Tanya Gold Tanya Gold

The bitter taste of victory

The campaign for this caff might be my last dance with the left

issue 16 April 2016

The Parliament Hill Café is a drab glass box at the bottom of Hampstead Heath, near the farmers’ market and the running track. But it is something else too. It is a paradigm.

The Corporation of London announced that the D’Auria family, who have run the café for 33 years, would not get a new contract; instead, it would go to a firm called Benugo. This has been reported as a fable with universal meaning, which it is; the café is Cinderella, or the frog, or Anna Karenina. Benugo is Karenin, or consumer capitalism, or the ball.

The north London intelligentsia organised a petition and a public meeting. Giles Coren added his voice, and I hope the gourmet inside him is ashamed of the other one. They talked about social value, which here I think is the inalienable right to subsidised spaghetti vongole; Benugo withdrew its bid; the café lives.

I was going to stay out of it. I am a Hampstead socialist; their tears are mine. I have not broken with Labour, not yet, although they make my fists itch. I have sat through Jeremy Corbyn’s impersonation of a supply teacher who has lost control of a classroom, and identity politics. But the misdiagnosis of the Parliament Hill Café as a subject for activism may be the final act. I could swallow the hypocrisy. I could not swallow the schnitzel.

Last week my husband took our son to the café. The meal took an hour to come. As my child wept, my husband reports that ‘a commissariat of activists were fed the choicest sweetmeats by fawning waitresses as if this were Stalin’s Russia’. He then played the scene in Oliver! where starving orphans watch the parish worthies eating capons. I remembered an awful cup of tea I had there with my father. They left the teabag in the cup and stacked the chairs on the tables. This being Hampstead, it was a cup of tea that might be important — might be in a novel, maybe a trilogy. I said I would investigate.

I take five children, for no adults in my circle are prepared — even as they curse Benugo, and profess undying love for the Parliament Hill Café, and weep at the very suggestion that professional caterers should be allowed to run a professional café — to eat there.

We order a lot of pasta; pasta with pesto, pasta with ragù, pasta with courgette. It is close to inedible but the staff, who are friendly, do not mind us flinging it over the floor or at each other; is this the social value? The café is a crèche disguised as a cause? How bored are we?

My chicken schnitzel is burnt. I could assassinate someone with it.

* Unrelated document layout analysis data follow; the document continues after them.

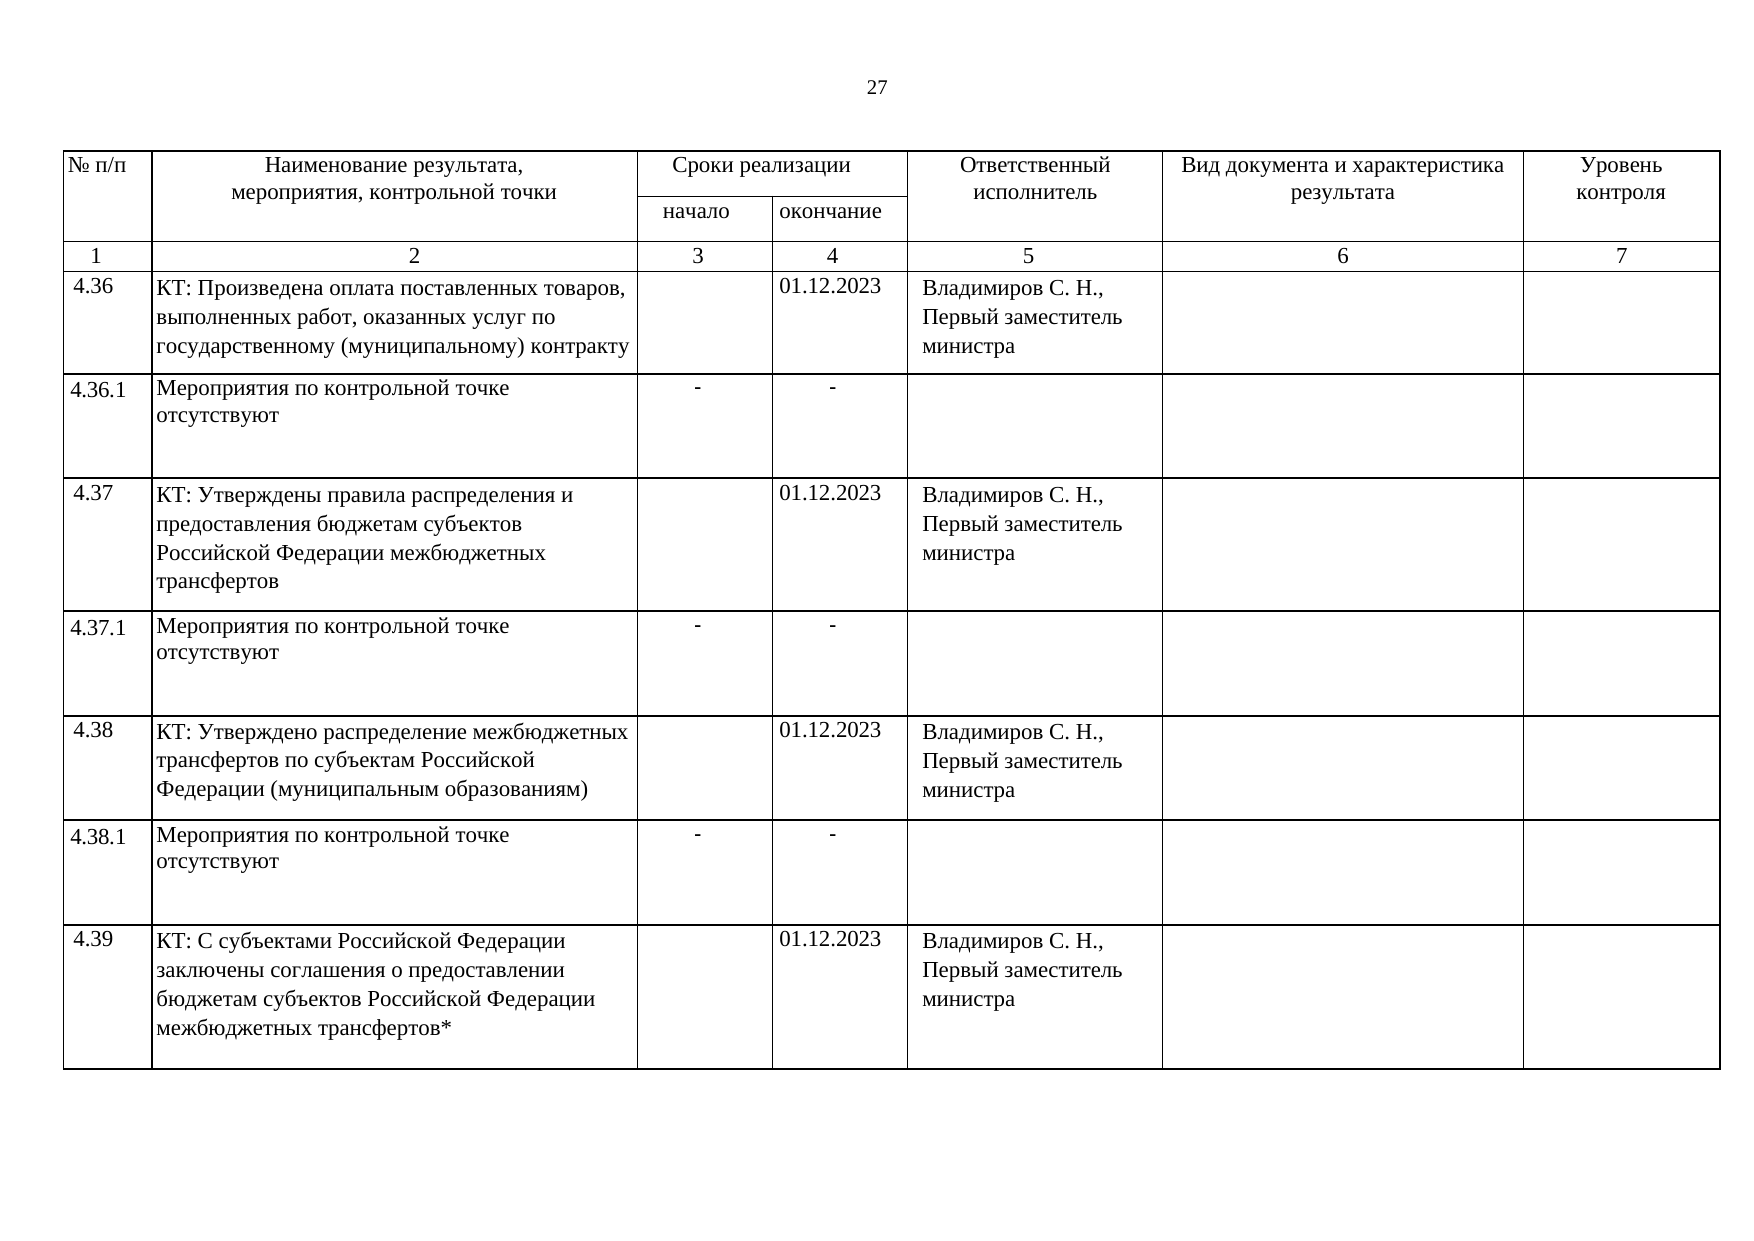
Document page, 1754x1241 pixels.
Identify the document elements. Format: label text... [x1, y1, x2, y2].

table_header Уровень контроля [1524, 152, 1719, 241]
table_header Вид документа и характеристика результата [1163, 152, 1523, 241]
table_cell [638, 479, 772, 610]
table_cell [1163, 612, 1523, 715]
table_cell Владимиров С. Н., Первый заместитель министра [908, 272, 1162, 373]
table_cell [1524, 821, 1719, 924]
table_cell 4.37 [64, 479, 151, 610]
table_cell [1524, 612, 1719, 715]
table_cell 01.12.2023 [773, 717, 907, 819]
table_cell [638, 272, 772, 373]
table_cell Мероприятия по контрольной точке отсутствуют [153, 375, 637, 477]
table_cell КТ: Утверждены правила распределения и предоставления бюджетам субъектов Российской Федерации межбюджетных трансфертов [153, 479, 637, 610]
table_cell [1524, 375, 1719, 477]
table_cell 4.36 [64, 272, 151, 373]
table_cell 4.38 [64, 717, 151, 819]
table_cell 2 [153, 242, 637, 271]
table_cell [1163, 375, 1523, 477]
table_cell 01.12.2023 [773, 272, 907, 373]
table_cell Владимиров С. Н., Первый заместитель министра [908, 926, 1162, 1068]
table_cell 01.12.2023 [773, 479, 907, 610]
table_cell 4.39 [64, 926, 151, 1068]
table_cell КТ: Утверждено распределение межбюджетных трансфертов по субъектам Российской Федерации (муниципальным образованиям) [153, 717, 637, 819]
table_cell 1 [64, 242, 151, 271]
table_cell [908, 612, 1162, 715]
table_cell 4 [773, 242, 907, 271]
table_header Ответственный исполнитель [908, 152, 1162, 241]
table_cell [1163, 926, 1523, 1068]
table_cell [908, 375, 1162, 477]
table_cell 3 [638, 242, 772, 271]
table_cell [1163, 272, 1523, 373]
table_cell КТ: С субъектами Российской Федерации заключены соглашения о предоставлении бюджетам субъектов Российской Федерации межбюджетных трансфертов* [153, 926, 637, 1068]
table_cell 6 [1163, 242, 1523, 271]
table_cell [1524, 272, 1719, 373]
table_cell [1524, 717, 1719, 819]
table_cell - [638, 612, 772, 715]
table_cell [638, 926, 772, 1068]
table_cell - [638, 375, 772, 477]
table_cell 7 [1524, 242, 1719, 271]
table_cell Владимиров С. Н., Первый заместитель министра [908, 717, 1162, 819]
table_cell - [773, 821, 907, 924]
table_cell 4.38.1 [64, 821, 151, 924]
table_cell [1524, 926, 1719, 1068]
table_cell [638, 717, 772, 819]
table_cell начало [638, 197, 772, 241]
table_cell 5 [908, 242, 1162, 271]
table_cell [1524, 479, 1719, 610]
table_cell [1163, 821, 1523, 924]
table_cell КТ: Произведена оплата поставленных товаров, выполненных работ, оказанных услуг по государственному (муниципальному) контракту [153, 272, 637, 373]
table_cell Мероприятия по контрольной точке отсутствуют [153, 612, 637, 715]
table_cell - [638, 821, 772, 924]
table_cell 4.37.1 [64, 612, 151, 715]
table_header № п/п [64, 152, 151, 241]
table_cell - [773, 375, 907, 477]
table_cell Мероприятия по контрольной точке отсутствуют [153, 821, 637, 924]
table_header Наименование результата, мероприятия, контрольной точки [153, 152, 637, 241]
table_cell - [773, 612, 907, 715]
table_cell [1163, 717, 1523, 819]
table_cell [908, 821, 1162, 924]
table_cell 01.12.2023 [773, 926, 907, 1068]
table_cell окончание [773, 197, 907, 241]
table_cell Владимиров С. Н., Первый заместитель министра [908, 479, 1162, 610]
table_header Сроки реализации [638, 152, 907, 196]
table_cell [1163, 479, 1523, 610]
table_cell 4.36.1 [64, 375, 151, 477]
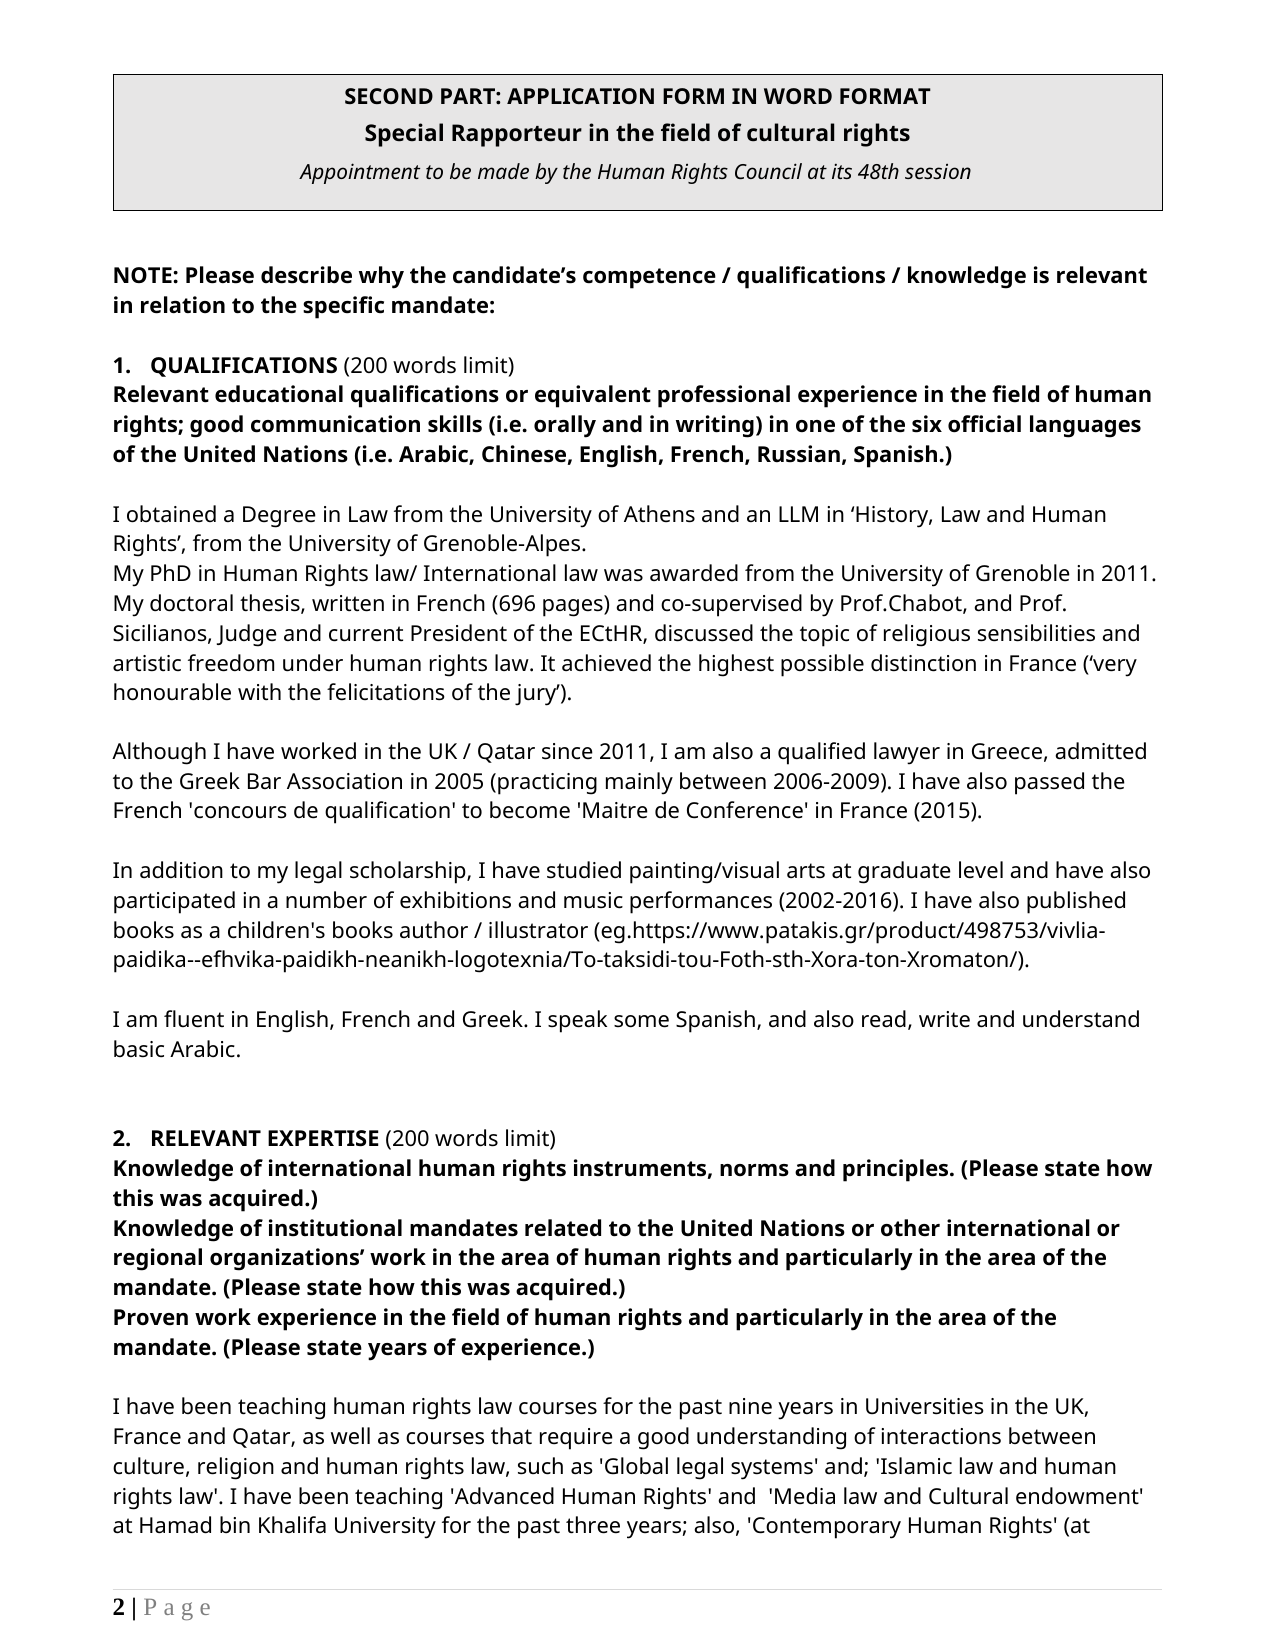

It could be the schnitzel that kills a million men.

I do not think that ‘the oppressed’, who exist for the north London intelligentsia as a sort of roving myth, would tolerate it, for the food in Arthur’s Café, Dalston, is far better; in fact the food in almost every café is better. The left fought for this, I think, pulling strings of chicken from my teeth. What for?

Is it an imaginary — and therefore bogus — act of solidarity with those for whom a burnt schnitzel may be a genuine disappointment? A desire to self-immolate with schnitzel, for they feel guilty about their good luck but are unwilling to share it in more meaningful ways than ‘Let’s all eat burnt schnitzel’? (I file this as a possible campaign slogan for the 2020 general election.) Or has north London become a Sicilian village, where only the mayor’s brother-in-law is allowed to own a donkey? What is this but the fragile masochism of the left on holiday to skankiness? Oh, my broken comrades! Raise tattered flag up creaking pole. This is your hollowest victory yet.

Parliament Hill Café, London NW5 1QR, tel: 020 7485 6606.